Imec and Infineon Cooperate on 79 GHz CMOS Radar Sensor Chips for the Automotive Industry

Compact, low power, cost-efficient radar chip solution to advance highly automated driving

Leuven (Belgium) and Munich (Germany) – May 24, 2016 – The world-leading nanoelectronics research center imec and semiconductor manufacturer Infineon Technologies AG (FSE: IFX / OTCQX: IFNNY) today announced that they are cooperating in CMOS sensor chip development. Based on the agreement unveiled at the annual Imec Technology Forum in Brussels (ITF Brussels 2016), Infineon and imec are working on highly integrated CMOS-based 79 GHz sensor chips for automotive radar applications. Imec contributes its advanced expertise in high-frequency system, circuit and antenna design for radar applications thus complementing Infineon’s radar sensor chip knowledge. 

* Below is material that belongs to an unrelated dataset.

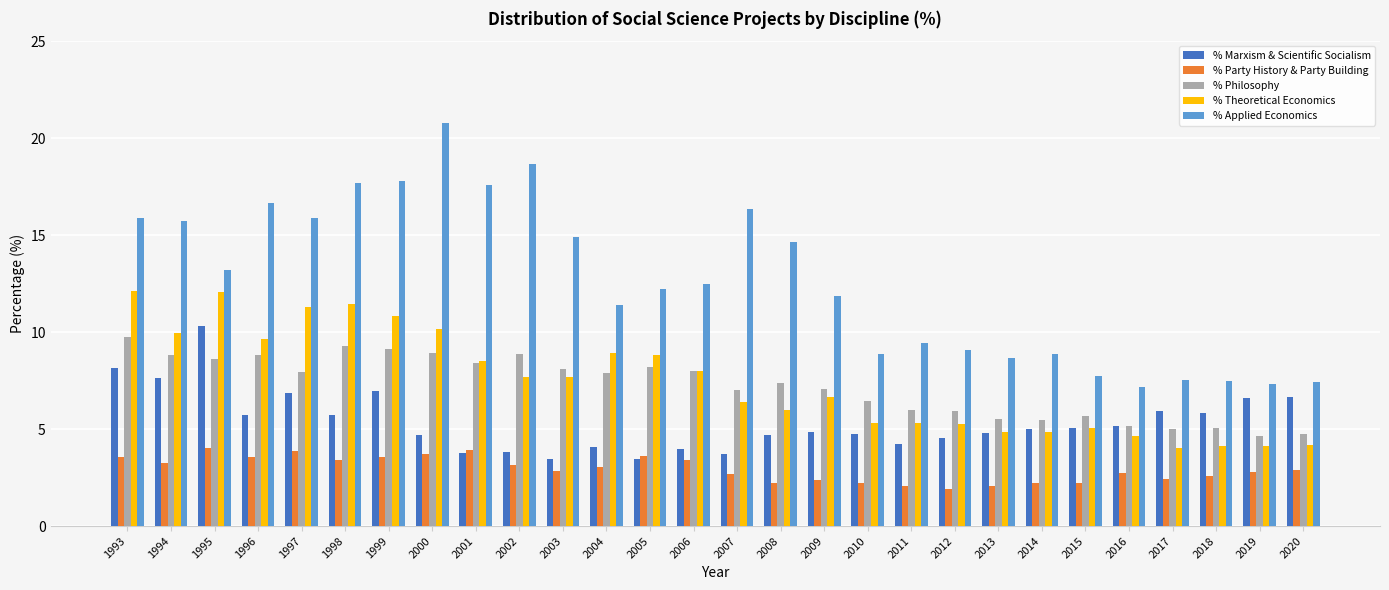

Between 2009 and 2014, which series saw the biggest shift?

% Applied Economics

As an important step towards the fully automated car, the development of a first demonstrator in 28 nm CMOS technology is well under way. Infineon and imec expect functional CMOS sensor chip samples in the third quarter of 2016. A complete radar system demonstrator is scheduled for the beginning of 2017.  
Typically, there are up to three radar systems in today’s vehicle equipped with driver assistance functions. In the future, with fully automated cars up to ten radar systems and ten more sensor systems using camera or lidar technologies may potentially be utilized.

“Infineon enables the radar-based safety cocoon of the partly and fully automated car,” said Ralf Bornefeld, Vice President & General Manager, Sense & Control, Infineon Technologies AG. “In the future, we will manufacture radar sensor chips as a single-chip solution in a classic CMOS process for applications like automated parking.  Infineon will continue to set industry standards in radar technology and quality.” 

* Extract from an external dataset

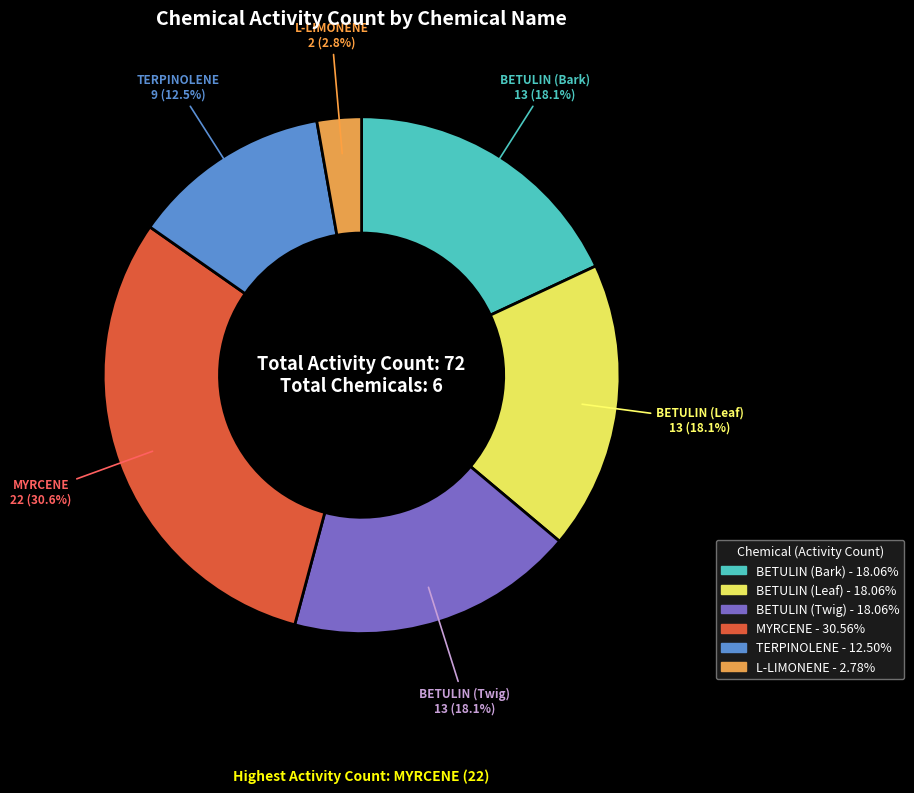

Is there any slice that represents more than half of the pie?

No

“We are excited to work with Infineon as a valuable partner in our R&D program on advanced CMOS-based 77 GHz and 79 GHz radar technology,” stated Wim Van Thillo, program director perceptive systems at imec. “Compared to the mainstream 24 GHz band, the 77 GHz and 79 GHz bands enable a finer range, Doppler and angular resolution. With these advantages, we aim to realize radar prototypes with integrated multiple-input, multiple-output (MIMO) antennas that not only detect large objects, but also pedestrians and bikers and thus contribute to a safer environment for all.”